Prof. Lockwood is the Fanny Peabody Research Professor of Music, Emeritus at Harvard University and is currently the Distinguished Senior Scholar in the Department of Musicology and Ethnomusicology at Boston University.

 

JEREMY YUDKIN

 

yudkinE-mail: yudkinj@bu.edu

Professor Jeremy Yudkin is Professor of Music at Boston University, Associated Faculty of the Department of African American Studies, and Visiting Professor of Music at Oxford University. He has also taught as Visiting Professor at Harvard University and Professeur Invité at the Ecole Normale Supérieure and the Conservatoire National Supérieur de Musique in Paris, France. Dr. Yudkin received his BA and MA in Classics and Modern Languages from Cambridge University in England and his PhD in Historical Musicology from Stanford University. He is the recipient of a Fellowship from the National Endowment for the Humanities, a Marion and Jasper Whiting Foundation Fellowship, a Class of 1960 Visiting Scholar at Williams College, a Fellowship at the Boston University Humanities Foundation, and a Research Fellowship from the Camargo Foundation. He was appointed Visiting Professor of Music at Oxford in 2006. He is the author of eight books and has written articles for the Journal of the American Musicological Society, Musica Disciplina, Speculum, Notes, The Musical Quarterly, Early Music, American Music, and Music and Letters, as well as The Salisbury Review, Berkshire Living, The Stanford Italian Review, and The American Journal of Philology.

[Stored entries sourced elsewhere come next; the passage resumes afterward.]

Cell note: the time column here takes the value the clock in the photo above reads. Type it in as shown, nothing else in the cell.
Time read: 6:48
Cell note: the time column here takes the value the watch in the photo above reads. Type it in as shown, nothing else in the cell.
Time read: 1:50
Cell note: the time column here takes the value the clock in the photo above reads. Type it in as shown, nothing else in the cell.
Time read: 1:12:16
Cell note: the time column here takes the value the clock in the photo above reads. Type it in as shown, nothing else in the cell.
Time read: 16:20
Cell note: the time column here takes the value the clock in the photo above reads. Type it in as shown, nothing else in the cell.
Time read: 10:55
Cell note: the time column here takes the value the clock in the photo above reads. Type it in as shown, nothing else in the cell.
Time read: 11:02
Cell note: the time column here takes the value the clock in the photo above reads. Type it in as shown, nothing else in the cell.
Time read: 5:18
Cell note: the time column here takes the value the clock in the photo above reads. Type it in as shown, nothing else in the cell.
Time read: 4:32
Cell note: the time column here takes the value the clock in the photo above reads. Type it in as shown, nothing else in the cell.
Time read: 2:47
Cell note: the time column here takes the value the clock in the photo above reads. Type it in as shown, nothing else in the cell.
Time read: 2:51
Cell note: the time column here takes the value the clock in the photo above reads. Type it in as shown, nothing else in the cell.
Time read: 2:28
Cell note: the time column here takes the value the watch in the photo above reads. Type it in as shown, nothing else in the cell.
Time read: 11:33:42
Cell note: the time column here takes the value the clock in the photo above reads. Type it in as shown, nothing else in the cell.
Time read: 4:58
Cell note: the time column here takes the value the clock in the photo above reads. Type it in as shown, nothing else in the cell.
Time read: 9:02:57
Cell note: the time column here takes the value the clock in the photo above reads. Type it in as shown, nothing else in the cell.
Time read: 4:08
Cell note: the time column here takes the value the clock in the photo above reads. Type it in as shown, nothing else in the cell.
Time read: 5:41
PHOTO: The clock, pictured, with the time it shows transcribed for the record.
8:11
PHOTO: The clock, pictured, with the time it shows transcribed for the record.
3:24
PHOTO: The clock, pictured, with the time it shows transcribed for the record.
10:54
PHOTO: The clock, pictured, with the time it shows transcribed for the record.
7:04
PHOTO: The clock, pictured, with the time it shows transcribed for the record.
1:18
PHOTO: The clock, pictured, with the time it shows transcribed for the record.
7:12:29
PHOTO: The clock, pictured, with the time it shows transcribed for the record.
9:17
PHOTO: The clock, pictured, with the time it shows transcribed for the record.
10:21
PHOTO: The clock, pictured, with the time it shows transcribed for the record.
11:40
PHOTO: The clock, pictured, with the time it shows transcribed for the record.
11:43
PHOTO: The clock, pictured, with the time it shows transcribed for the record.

Professor Yudkin’s principal fields of research include medieval music, early Beethoven, popular music, and jazz. He has taught classes on medieval polyphony, the Beatles, Beethoven, Bartok, and Miles Davis, among many others. He has been nominated six times for Boston University’s highest teaching award. Jeremy Yudkin is perhaps best known for his definitive textbook Music in Medieval Europe and his highly successful music appreciation textbook Understanding Music, which is used by approximately twenty thousand students across North America every year. The video that he produced, Inside the Orchestra, detailing the history and function of the classical symphony orchestra, was the winner of a 2005 Telly Award for outstanding non-broadcast educational video. He is also the author of Johannes Thomas Freig (1543–1583): “Paedagogus”— The Chapter on Music (1983); The Music Treatise of Anonymous IV: A New Translation (1985); De musica mensurata: The Anonymous of St. Emmeram: Complete Critical Edition, Translation, and Commentary (1990); Discover Music (2004); The Lenox School of Jazz: A Vital Chapter in the History of American Music and Race Relations (2006); and Miles Davis, Miles Smiles, and the Invention of Post-Bop (2009), which won an Award for Excellence in Historical Sound Research from the Association for Recorded Sound Collections. Professor Yudkin is a contributor to The Harvard Dictionary of Music; Musicians and Composers of the Twentieth Century; From Rome to the Passing of the Gothic: Western Chant Repertoires and Their Influence on Early Polyphony; and A Companion to the Modern American Novel, 1900-1950.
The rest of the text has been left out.